On Fri, Apr 15, 2011 at 11:45 AM, W.P. McNeill <[EMAIL PROTECTED]> wrote:
> Thanks for your answer. After mulling over this problem for a few days, I
> believe there might be a clearer way for me to phrase to question, so let me
> try that before diving into the specifics of the linear algebra analysis you
> I need to share an inverted index of elements to sets as described above.

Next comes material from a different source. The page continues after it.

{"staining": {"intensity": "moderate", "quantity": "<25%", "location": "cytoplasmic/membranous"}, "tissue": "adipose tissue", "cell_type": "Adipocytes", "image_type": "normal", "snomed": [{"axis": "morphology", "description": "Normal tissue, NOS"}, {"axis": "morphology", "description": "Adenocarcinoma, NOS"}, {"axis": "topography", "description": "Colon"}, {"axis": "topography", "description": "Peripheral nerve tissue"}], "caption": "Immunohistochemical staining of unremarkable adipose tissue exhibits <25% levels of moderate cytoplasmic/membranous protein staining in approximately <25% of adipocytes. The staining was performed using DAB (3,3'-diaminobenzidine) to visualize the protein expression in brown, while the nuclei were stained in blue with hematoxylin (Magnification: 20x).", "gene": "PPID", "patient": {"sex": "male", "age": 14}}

> And crucially this index is *immutable*: after it has been created it only
> has to be read from, never written to. So a clearer way to phrase this
> question is: how do I share a large read-only inverted index among multiple
> MapReduce jobs?
> I can think of two approaches.
> 1. Treat it as a database JOIN on elements operation between the
> original table of sets and the inverted index. This is the tack that Ted was
> suggesting in his response.
> 2. Put the inverted index into a MapFile<http://hadoop.apache.org/common/docs/current/api/org/apache/hadoop/io/MapFile.html>.
> The individual jobs load the inverted index at setup() time and do random
> access reads from it as needed.
> A few questions:
> 1. Do others agree that these are the two big classes of solution?
> 1. Do people have a sense of what the pros and cons of each might be?
> (BTW quadratic runtime in the density of the set membership rows is probably
> not a problem; the sets I am dealing with are small relative to the
> vocabulary size and relatively disjoint.)
> If the intersection density is very low then the inverted index approach is
likely to be much better. One helpful tweak would be to put a Bloom filter
in front of the MapFile to avoid probing if you aren't going to get a hit.
Count on about 15-20 bits in the Bloom filter for each element in the
inverted index to get acceptable false positive rates. Can you afford 2-3
bytes of memory use per element in the MapFile?
Another tweak is to sort the input and do the lookups in the reduce. This
will make the accesses to the MapFiles much faster since the accesses will
be much more sequential. This can allow significant caching and might make
the Bloom filter a bit of an albatross.
Finally, this might even be an interesting job for Hbase (storing your
> 1. Is Pig or Hive a good tool to use for solution (1)? (I have a
> feeling the answer might be a 10-line Pig script, but I don't have enough
> SQL experience to just knock one out.)
> 2. For solution (2), will MapFile scale to a map with 10^9 entries?
> (Assuming I use the io.map.index.skip property to make the right
> search-speed/memory tradeoff for my configuration.)